Big Guy was really wound up, and he's ready for a fight. He says this whole summer of attacks and untruths has just made him sick and tired, and Toes had to caution him on that, as under the Obamacare plan, a patient can't be treated for being both "sick and tired," and there are no prescription drug rations set aside for those who are both "sick and tired." It's times like these that make me appreciate being nothing more than humble hard drive. But I digress.

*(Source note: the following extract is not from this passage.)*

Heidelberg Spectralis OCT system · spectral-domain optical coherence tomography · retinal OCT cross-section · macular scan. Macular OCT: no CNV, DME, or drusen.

This speech is going to be awesome. Toes and Gibbsy were yelling stuff at Big Guy from the back of the auditorium where we rehearsed, pretending to be Republicans in the well, who no doubt will be grumbling after every other sentence Big O utters. We have some rehearsed lines for Big Guy when faced with this kind of negativity, but I can't share any of those zingers with you, because it would ruin the surprise. And, well, there really aren't any.

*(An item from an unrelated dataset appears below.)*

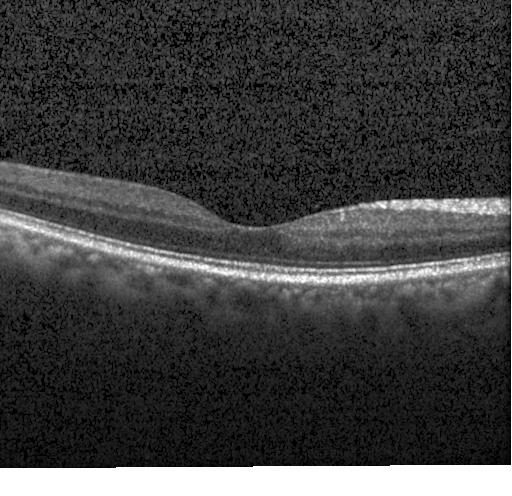
Heidelberg Spectralis. Fovea-centered. Spectral-domain OCT. Retinal OCT cross-section.
Dx: no choroidal neovascularization, no diabetic macular edema, and no drusen.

But I can tell you that one of the best moments will be when Big Guy says, "If you come to me with a serious set of proposals, I will be there to listen. My door is always open. But know this: I will not waste time with those who have made the calculation that it’s better politics to kill this plan." This is the moment all of the TV networks will really focuse on. Sure, it's because we told them to, but also because the stage directions that will scroll on screen, like, "Look to center camera. Stare. Hard. Like that Hawk guy from the TV show", will make the moment really dramatic. Completely staged, but really dramatic.

Besides, there is no way Republicans could kill this bill. The death panels we've put in place are controlled by Democrats.